- _Exercise requirements_:
Output every record again so that it matches the original word for word.

◇ ◇ ◇ ◇ ◇

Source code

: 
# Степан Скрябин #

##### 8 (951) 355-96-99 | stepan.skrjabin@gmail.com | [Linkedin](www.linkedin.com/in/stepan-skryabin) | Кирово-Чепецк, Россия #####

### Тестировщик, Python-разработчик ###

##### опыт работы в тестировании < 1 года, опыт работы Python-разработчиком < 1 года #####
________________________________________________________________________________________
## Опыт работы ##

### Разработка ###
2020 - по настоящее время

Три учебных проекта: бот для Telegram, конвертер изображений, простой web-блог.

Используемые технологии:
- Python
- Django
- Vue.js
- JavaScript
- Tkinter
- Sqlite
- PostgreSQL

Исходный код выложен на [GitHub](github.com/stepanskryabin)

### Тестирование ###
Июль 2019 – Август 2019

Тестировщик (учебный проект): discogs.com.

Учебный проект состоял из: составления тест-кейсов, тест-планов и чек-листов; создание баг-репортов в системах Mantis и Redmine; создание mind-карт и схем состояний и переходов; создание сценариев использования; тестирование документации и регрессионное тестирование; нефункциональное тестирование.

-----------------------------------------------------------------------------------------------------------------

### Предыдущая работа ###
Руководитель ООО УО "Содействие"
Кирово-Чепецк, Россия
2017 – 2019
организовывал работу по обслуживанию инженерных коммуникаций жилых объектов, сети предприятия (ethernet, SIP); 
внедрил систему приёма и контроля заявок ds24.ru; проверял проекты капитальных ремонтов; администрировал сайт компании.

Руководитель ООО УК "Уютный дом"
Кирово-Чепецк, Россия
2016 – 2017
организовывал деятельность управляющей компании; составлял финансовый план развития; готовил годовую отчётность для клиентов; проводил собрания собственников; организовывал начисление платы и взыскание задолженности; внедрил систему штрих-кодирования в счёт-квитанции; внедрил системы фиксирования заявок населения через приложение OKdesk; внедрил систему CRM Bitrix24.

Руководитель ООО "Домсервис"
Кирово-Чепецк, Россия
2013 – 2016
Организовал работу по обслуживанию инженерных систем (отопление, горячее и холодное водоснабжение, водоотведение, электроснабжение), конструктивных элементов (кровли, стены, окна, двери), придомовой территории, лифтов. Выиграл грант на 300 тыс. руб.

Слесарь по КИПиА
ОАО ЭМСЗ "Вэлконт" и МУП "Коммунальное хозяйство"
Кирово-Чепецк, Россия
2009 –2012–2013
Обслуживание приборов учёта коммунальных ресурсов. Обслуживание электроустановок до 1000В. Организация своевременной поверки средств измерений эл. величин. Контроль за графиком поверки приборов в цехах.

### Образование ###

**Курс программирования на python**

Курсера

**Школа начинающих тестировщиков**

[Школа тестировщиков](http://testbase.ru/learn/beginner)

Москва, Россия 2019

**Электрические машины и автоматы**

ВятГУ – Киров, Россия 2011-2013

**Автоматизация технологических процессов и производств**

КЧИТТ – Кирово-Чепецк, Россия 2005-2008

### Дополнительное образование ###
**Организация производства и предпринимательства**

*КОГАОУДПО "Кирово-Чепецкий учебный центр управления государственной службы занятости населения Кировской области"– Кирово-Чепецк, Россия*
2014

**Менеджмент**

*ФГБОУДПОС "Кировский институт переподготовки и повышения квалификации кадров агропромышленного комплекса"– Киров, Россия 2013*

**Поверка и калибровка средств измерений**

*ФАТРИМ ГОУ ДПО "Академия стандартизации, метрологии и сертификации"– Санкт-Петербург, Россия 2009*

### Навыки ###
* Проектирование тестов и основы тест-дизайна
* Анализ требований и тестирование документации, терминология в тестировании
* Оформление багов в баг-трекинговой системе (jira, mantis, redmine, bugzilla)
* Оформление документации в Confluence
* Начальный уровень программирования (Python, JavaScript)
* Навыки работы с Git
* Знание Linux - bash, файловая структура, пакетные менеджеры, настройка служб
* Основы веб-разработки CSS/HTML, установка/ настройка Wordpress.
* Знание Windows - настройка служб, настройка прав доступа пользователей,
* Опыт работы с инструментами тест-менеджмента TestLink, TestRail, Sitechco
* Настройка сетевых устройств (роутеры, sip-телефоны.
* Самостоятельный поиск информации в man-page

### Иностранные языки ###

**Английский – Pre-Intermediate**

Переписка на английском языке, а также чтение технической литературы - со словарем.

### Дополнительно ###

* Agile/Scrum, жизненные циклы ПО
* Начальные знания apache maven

◇ ◇ ◇ ◇ ◇

- _Completed task_:
Source code

: 
# Степан Скрябин #

##### 8 (951) 355-96-99 | stepan.skrjabin@gmail.com | [Linkedin](www.linkedin.com/in/stepan-skryabin) | Кирово-Чепецк, Россия #####

### Тестировщик, Python-разработчик ###

##### опыт работы в тестировании < 1 года, опыт работы Python-разработчиком < 1 года #####
________________________________________________________________________________________
## Опыт работы ##

### Разработка ###
2020 - по настоящее время

Три учебных проекта: бот для Telegram, конвертер изображений, простой web-блог.

Используемые технологии:
- Python
- Django
- Vue.js
- JavaScript
- Tkinter
- Sqlite
- PostgreSQL

Исходный код выложен на [GitHub](github.com/stepanskryabin)

### Тестирование ###
Июль 2019 – Август 2019

Тестировщик (учебный проект): discogs.com.

Учебный проект состоял из: составления тест-кейсов, тест-планов и чек-листов; создание баг-репортов в системах Mantis и Redmine; создание mind-карт и схем состояний и переходов; создание сценариев использования; тестирование документации и регрессионное тестирование; нефункциональное тестирование.

-----------------------------------------------------------------------------------------------------------------

### Предыдущая работа ###
Руководитель ООО УО "Содействие"
Кирово-Чепецк, Россия
2017 – 2019
организовывал работу по обслуживанию инженерных коммуникаций жилых объектов, сети предприятия (ethernet, SIP); 
внедрил систему приёма и контроля заявок ds24.ru; проверял проекты капитальных ремонтов; администрировал сайт компании.

Руководитель ООО УК "Уютный дом"
Кирово-Чепецк, Россия
2016 – 2017
организовывал деятельность управляющей компании; составлял финансовый план развития; готовил годовую отчётность для клиентов; проводил собрания собственников; организовывал начисление платы и взыскание задолженности; внедрил систему штрих-кодирования в счёт-квитанции; внедрил системы фиксирования заявок населения через приложение OKdesk; внедрил систему CRM Bitrix24.

Руководитель ООО "Домсервис"
Кирово-Чепецк, Россия
2013 – 2016
Организовал работу по обслуживанию инженерных систем (отопление, горячее и холодное водоснабжение, водоотведение, электроснабжение), конструктивных элементов (кровли, стены, окна, двери), придомовой территории, лифтов. Выиграл грант на 300 тыс. руб.

Слесарь по КИПиА
ОАО ЭМСЗ "Вэлконт" и МУП "Коммунальное хозяйство"
Кирово-Чепецк, Россия
2009 –2012–2013
Обслуживание приборов учёта коммунальных ресурсов. Обслуживание электроустановок до 1000В. Организация своевременной поверки средств измерений эл. величин. Контроль за графиком поверки приборов в цехах.

### Образование ###

**Курс программирования на python**

Курсера

**Школа начинающих тестировщиков**

[Школа тестировщиков](http://testbase.ru/learn/beginner)

Москва, Россия 2019

**Электрические машины и автоматы**

ВятГУ – Киров, Россия 2011-2013

**Автоматизация технологических процессов и производств**

КЧИТТ – Кирово-Чепецк, Россия 2005-2008

### Дополнительное образование ###
**Организация производства и предпринимательства**

*КОГАОУДПО "Кирово-Чепецкий учебный центр управления государственной службы занятости населения Кировской области"– Кирово-Чепецк, Россия*
2014

**Менеджмент**

*ФГБОУДПОС "Кировский институт переподготовки и повышения квалификации кадров агропромышленного комплекса"– Киров, Россия 2013*

**Поверка и калибровка средств измерений**

*ФАТРИМ ГОУ ДПО "Академия стандартизации, метрологии и сертификации"– Санкт-Петербург, Россия 2009*

### Навыки ###
* Проектирование тестов и основы тест-дизайна
* Анализ требований и тестирование документации, терминология в тестировании
* Оформление багов в баг-трекинговой системе (jira, mantis, redmine, bugzilla)
* Оформление документации в Confluence
* Начальный уровень программирования (Python, JavaScript)
* Навыки работы с Git
* Знание Linux - bash, файловая структура, пакетные менеджеры, настройка служб
* Основы веб-разработки CSS/HTML, установка/ настройка Wordpress.
* Знание Windows - настройка служб, настройка прав доступа пользователей,
* Опыт работы с инструментами тест-менеджмента TestLink, TestRail, Sitechco
* Настройка сетевых устройств (роутеры, sip-телефоны.
* Самостоятельный поиск информации в man-page

### Иностранные языки ###

**Английский – Pre-Intermediate**

Переписка на английском языке, а также чтение технической литературы - со словарем.

### Дополнительно ###

* Agile/Scrum, жизненные циклы ПО
* Начальные знания apache maven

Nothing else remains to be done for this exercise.